Tertiary education, research and development
Here the main issue is the cream-skimming of too many bureaucrats. The obvious answer is a few razor gangs and perhaps a cap on the maximum salaries in this sector. The barriers are almost entirely institutional, ie come from the separation of powers between the commonwealth and the states. Still, if the ministry in Canberra wanted to stop the cream-skimming, I think it could get quite far quite quickly. So there is something for a minister to achieve here.
Industry policy, NBN, Infrastructure, property rezoning, mining taxes, etc.

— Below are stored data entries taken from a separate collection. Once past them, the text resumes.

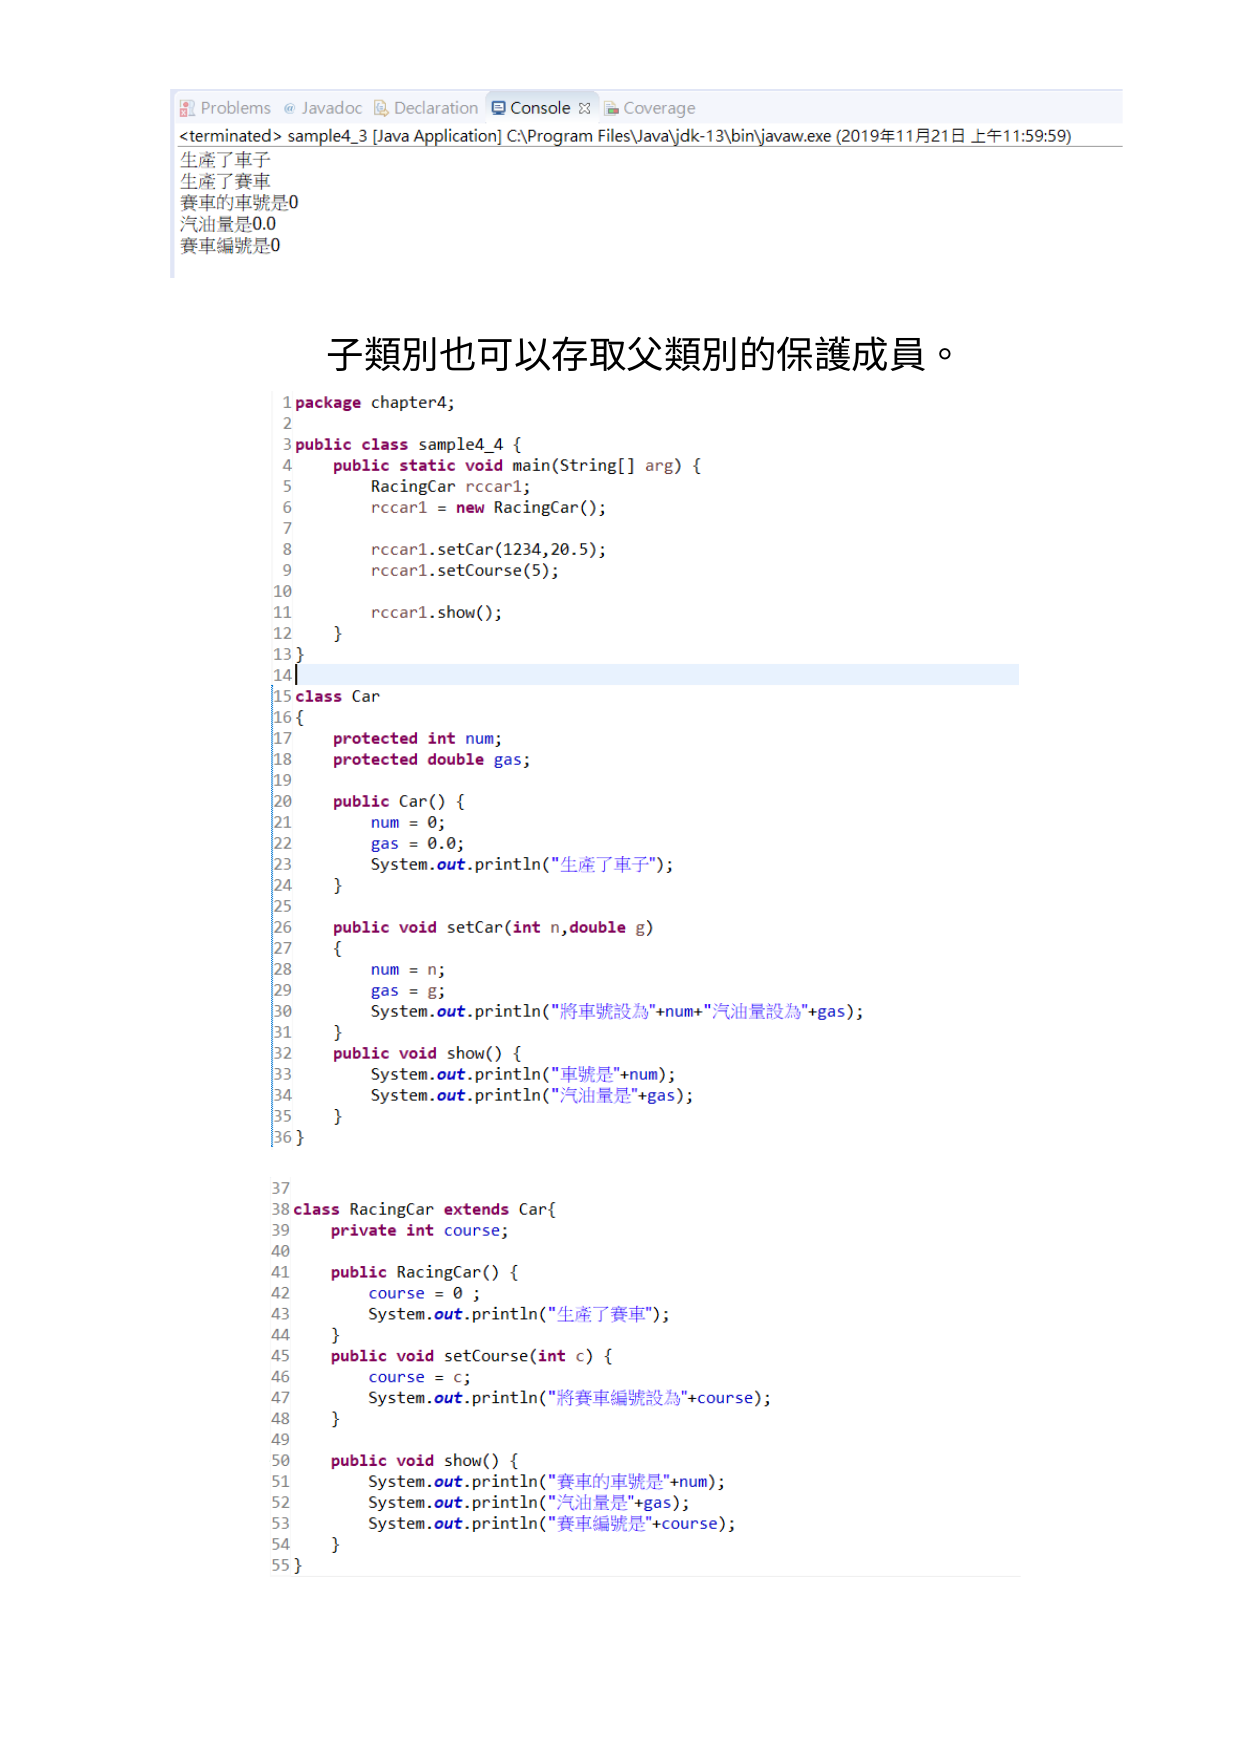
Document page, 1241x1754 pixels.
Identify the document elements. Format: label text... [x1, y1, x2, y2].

picture [269, 1177, 1021, 1577]
picture [167, 89, 1123, 278]
picture [271, 389, 1019, 1150]
text 子類別也可以存取父類別的保護成員。 [125, 314, 1165, 389]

Here the problems are the usual: economic interest groups who manage in a large variety of ways to get more than their fair share out of the community. From an economic point of view, the ‘solutions’ are not too hard, as the barriers are almost entirely political. Depending on the issue, one can either just repeal bad legislation (like with mining taxes: just let the states ramp up the royalty rates), beef up the bureaucracy’s ability to think through major tax and spend plans (such as via the parliamentary budget office), scale down particular programs on some pretext (NBN? Particular subsidised industries?), or commission a few reports on areas where one would probably want some new institution to improve the operation of the government machinery (such as property rezoning where one should think of some way to auction off the discretionary element in rezoning and exceptions-to-planning-rules).
In my post on this two weeks ago, many commentators gave long lists of policy options, ranging from the decriminalization of drugs, to land taxes, to health rebates, to being nicer or nastier to boat arrivals. Some seem very sensible to me, particularly an end to the health insurance rebate and regulation rather than criminalization of drugs.